- [Exercise requirements] Copy the data word for word, starting at the line that contains "scientific name: Euphagus cyanocephalus" and ending with the last line of the data, both ends included.

- [Provided records]
______
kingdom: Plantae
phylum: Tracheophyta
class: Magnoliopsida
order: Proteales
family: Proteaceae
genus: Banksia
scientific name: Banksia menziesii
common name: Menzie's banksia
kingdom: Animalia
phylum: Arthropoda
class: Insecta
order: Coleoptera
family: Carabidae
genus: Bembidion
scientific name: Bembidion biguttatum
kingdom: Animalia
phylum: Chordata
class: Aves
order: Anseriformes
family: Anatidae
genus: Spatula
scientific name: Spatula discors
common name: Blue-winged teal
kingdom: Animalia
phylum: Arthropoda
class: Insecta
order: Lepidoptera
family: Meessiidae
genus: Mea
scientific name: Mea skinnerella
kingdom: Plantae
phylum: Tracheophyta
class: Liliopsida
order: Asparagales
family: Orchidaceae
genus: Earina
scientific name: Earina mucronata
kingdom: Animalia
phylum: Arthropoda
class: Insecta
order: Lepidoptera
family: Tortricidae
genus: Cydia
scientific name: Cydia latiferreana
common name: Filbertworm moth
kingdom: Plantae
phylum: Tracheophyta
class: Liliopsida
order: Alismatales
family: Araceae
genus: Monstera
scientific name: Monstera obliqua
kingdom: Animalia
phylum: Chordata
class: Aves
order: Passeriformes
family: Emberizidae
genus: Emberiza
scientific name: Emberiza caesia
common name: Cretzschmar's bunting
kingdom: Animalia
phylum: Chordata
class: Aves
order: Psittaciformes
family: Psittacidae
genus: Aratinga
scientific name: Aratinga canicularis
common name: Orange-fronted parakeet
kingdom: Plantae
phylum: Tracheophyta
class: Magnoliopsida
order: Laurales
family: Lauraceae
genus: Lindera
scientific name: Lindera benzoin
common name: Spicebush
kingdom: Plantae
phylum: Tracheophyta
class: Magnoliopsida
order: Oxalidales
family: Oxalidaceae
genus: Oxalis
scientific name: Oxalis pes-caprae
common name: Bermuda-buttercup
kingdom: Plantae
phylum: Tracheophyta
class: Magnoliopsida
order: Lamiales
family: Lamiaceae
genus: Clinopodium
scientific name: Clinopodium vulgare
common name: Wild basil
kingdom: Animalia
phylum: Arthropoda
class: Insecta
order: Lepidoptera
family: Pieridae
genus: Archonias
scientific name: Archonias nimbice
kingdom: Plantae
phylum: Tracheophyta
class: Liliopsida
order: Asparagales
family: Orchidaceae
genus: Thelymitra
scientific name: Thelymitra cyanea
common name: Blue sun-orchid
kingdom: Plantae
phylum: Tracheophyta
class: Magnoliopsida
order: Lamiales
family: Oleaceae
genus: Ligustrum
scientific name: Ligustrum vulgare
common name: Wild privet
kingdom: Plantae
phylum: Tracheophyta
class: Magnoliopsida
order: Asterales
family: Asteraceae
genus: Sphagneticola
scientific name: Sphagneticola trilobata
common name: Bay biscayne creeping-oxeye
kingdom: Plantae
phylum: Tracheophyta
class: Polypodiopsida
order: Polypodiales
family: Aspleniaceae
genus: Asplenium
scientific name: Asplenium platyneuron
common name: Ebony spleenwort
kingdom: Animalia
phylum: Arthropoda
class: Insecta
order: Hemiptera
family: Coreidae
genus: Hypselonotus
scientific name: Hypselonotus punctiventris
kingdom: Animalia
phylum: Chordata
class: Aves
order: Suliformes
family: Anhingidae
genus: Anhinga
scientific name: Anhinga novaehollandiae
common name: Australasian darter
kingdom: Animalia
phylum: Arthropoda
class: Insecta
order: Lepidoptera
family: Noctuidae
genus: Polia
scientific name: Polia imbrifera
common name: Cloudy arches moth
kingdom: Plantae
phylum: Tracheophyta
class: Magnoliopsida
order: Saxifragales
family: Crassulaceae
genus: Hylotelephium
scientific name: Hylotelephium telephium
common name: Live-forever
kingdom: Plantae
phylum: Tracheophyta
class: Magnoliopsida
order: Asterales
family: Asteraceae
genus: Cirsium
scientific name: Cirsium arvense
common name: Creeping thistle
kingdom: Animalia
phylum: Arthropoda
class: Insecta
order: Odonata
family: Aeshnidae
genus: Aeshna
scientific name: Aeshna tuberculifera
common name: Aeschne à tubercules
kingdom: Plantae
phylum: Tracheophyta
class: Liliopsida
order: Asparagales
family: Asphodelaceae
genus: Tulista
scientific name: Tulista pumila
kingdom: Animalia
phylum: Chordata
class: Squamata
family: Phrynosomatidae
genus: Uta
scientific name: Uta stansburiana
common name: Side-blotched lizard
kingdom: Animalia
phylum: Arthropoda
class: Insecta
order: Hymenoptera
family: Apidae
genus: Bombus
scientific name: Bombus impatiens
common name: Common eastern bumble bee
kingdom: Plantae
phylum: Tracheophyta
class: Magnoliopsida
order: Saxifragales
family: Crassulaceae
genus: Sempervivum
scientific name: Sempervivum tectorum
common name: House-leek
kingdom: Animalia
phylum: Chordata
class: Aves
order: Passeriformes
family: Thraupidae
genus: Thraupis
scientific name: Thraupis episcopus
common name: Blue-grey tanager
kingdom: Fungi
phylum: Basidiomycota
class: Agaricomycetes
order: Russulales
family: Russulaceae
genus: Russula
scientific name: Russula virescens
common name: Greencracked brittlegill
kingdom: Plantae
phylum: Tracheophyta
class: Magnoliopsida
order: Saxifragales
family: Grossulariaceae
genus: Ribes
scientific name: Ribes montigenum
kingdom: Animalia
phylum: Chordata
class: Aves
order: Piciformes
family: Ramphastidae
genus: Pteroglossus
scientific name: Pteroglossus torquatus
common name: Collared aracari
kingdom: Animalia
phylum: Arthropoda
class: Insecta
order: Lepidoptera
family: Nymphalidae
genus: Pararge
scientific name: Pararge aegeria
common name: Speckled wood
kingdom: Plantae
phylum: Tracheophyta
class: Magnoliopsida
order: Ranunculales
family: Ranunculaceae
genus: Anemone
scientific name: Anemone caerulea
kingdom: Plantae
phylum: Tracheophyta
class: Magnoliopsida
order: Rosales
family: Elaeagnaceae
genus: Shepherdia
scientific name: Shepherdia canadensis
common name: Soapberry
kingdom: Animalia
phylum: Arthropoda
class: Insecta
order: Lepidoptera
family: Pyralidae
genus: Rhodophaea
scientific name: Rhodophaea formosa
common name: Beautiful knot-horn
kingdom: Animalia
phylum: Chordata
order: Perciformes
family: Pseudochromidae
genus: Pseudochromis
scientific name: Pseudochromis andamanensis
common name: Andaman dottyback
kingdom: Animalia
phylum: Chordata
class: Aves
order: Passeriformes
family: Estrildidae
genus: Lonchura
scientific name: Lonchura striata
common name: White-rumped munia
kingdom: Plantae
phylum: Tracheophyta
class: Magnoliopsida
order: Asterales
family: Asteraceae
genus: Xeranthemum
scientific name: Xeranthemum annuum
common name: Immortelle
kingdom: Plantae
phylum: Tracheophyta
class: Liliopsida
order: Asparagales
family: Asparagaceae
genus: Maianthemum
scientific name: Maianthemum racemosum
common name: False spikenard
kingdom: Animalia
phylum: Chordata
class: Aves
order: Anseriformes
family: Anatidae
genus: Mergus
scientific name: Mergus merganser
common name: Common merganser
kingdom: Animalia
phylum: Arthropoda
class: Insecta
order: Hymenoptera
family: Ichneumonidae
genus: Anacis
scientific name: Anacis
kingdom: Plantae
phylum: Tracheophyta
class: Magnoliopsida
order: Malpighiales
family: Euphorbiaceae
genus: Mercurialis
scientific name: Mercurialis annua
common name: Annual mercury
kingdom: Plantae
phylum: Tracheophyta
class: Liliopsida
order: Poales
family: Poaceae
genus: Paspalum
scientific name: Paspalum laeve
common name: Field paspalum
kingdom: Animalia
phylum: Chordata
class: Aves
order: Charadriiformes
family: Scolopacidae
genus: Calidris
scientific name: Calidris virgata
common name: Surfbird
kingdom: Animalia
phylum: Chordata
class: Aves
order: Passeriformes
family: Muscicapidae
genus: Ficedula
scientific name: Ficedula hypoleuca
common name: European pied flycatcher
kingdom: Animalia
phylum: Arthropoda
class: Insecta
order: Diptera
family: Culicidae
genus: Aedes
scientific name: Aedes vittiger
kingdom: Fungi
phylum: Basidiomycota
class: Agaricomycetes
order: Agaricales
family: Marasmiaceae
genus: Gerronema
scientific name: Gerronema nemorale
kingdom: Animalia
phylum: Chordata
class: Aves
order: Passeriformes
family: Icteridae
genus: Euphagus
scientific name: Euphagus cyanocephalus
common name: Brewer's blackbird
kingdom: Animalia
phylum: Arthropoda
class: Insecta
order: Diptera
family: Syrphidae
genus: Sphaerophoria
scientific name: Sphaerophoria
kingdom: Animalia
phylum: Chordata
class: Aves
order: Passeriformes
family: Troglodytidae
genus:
______
- [Result]
scientific name: Euphagus cyanocephalus
common name: Brewer's blackbird
kingdom: Animalia
phylum: Arthropoda
class: Insecta
order: Diptera
family: Syrphidae
genus: Sphaerophoria
scientific name: Sphaerophoria
kingdom: Animalia
phylum: Chordata
class: Aves
order: Passeriformes
family: Troglodytidae
genus:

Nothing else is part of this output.